Once in Rome, Sulla launched a domestic pogrom, the Proscription (as we have seen, names of the doomed were listed on a public notice board). He decided to liquidate all the political opponents he could find, and the butchery went on for months. Victims’ heads were displayed on the speakers’ platform in the Forum. Their estates were confiscated and used to finance the settlement of demobilized veterans. According to Appian, ninety senators died, and about sixteen hundred equites , but we may guess that the final total was much higher. Many Italians also suffered. The Senate, usually about three hundred strong at this time, was reduced to a hundred and fifty members. Marius’s remains were disinterred and scattered.

Sulla freed himself of any legal checks by reviving the all-powerful post of dictator, which had been in abeyance for more than a century. He was elected dictator legibus scribundis et rei publicae constituendae (“dictator for the writing of laws and organization of the Republic”). His term of office was not the traditional six months but for an indefinite period.

This gave the new master of Rome as much time as he needed to reform the constitution. In his view, the Senate was broken and needed to be mended. The tribunes were overmighty and needed to be tamed. In a word, the world was to be made safe for optimates . Above all, Sulla sought to prevent the emergence of another Sulla.
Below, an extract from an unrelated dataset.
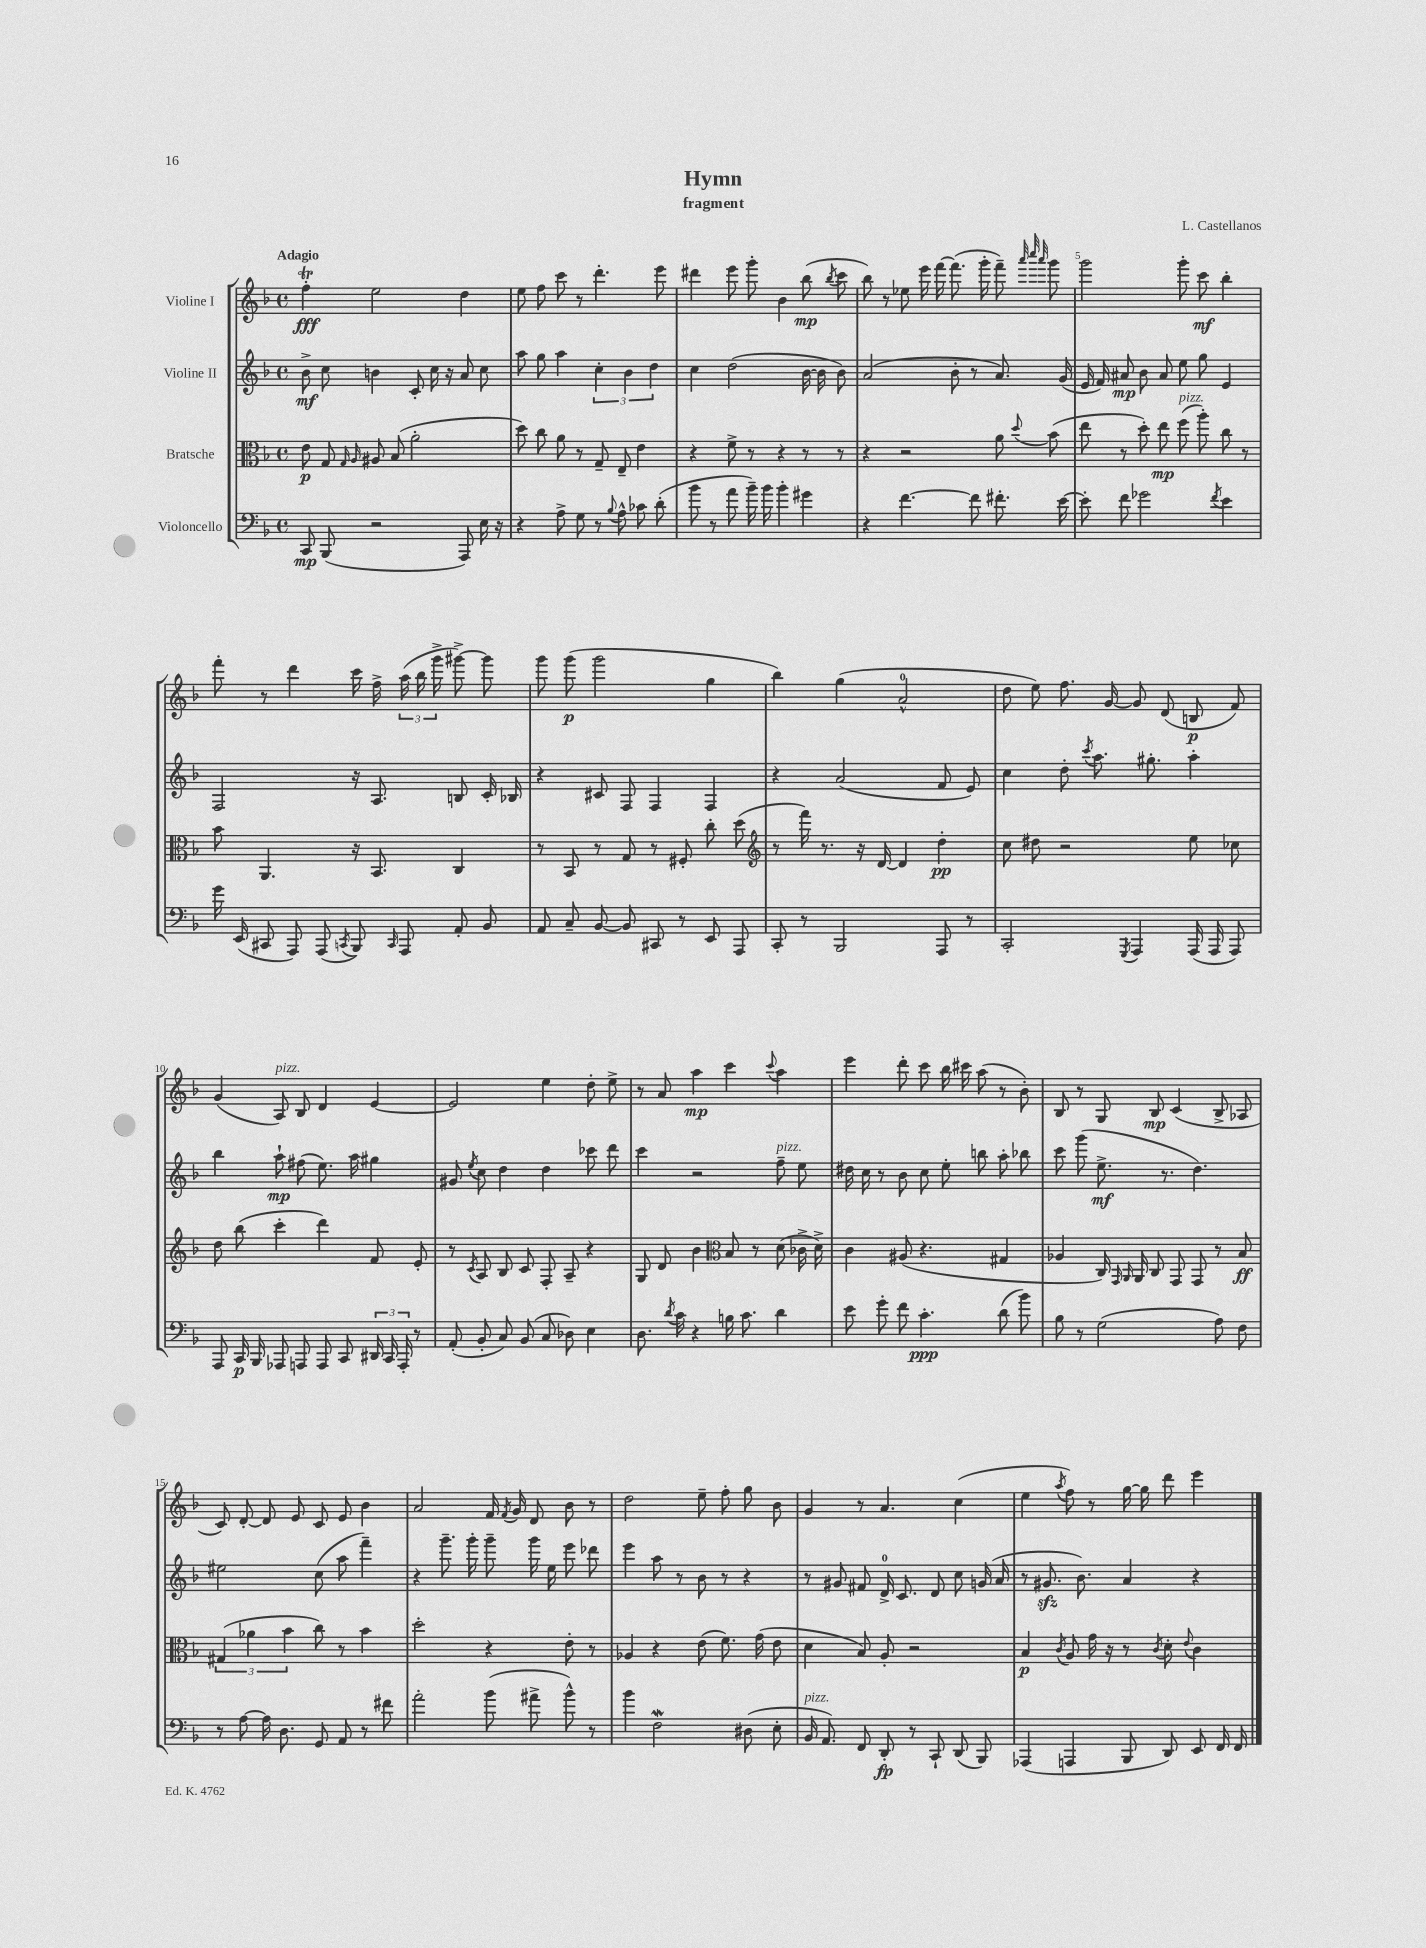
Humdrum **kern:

The Senate was increased to six hundred members. A ladder of political progression—the cursus honorum , or “honors race”—was clearly laid down, with minimum ages for magistrates. A man qualified for election as quaestor, a junior treasury official, from the age of thirty; as aedile, from thirty-six (this post was optional); as praetor, from thirty-nine; and, finally, as consul, from forty-two. The number of quaestors was raised from eight to twenty; they automatically joined the Senate once their term of office was over. So the membership would be regularly refreshed. New law courts were established that covered a range of crimes. Jurors were no longer to be equites but exclusively senators again.

In an attempt to control unruly generals, such as Sulla himself had been, governors were forbidden to leave their provinces or make war outside them without explicit permission from Rome. The charge for disobedience was to be treason, maiestas minuta populi Romani (literally, “the diminution of the majesty of the Roman people”).

The veto of tribunes was restricted, and they were no longer allowed to promote bills without the Senate’s prior authorization.

To universal astonishment, the dictator resigned his office on completing his legislative program, and in 80 retired into private life. He seems to have had a wonderful time. According to Plutarch, his wife died and he remarried a younger woman, who had picked him up at a gladiatorial show. In spite of that, Plutarch writes:

He still kept company with women who were ballet-dancers or harpists and with people from the theater. They used to lie drinking together on couches all day long. The men who were now most influential with him were Roscius the comedian, Sorex the leading ballet dancer, and Metrobius the female impersonator. Metrobius was now past his prime, but throughout everything Sulla continued to insist he was in love with him.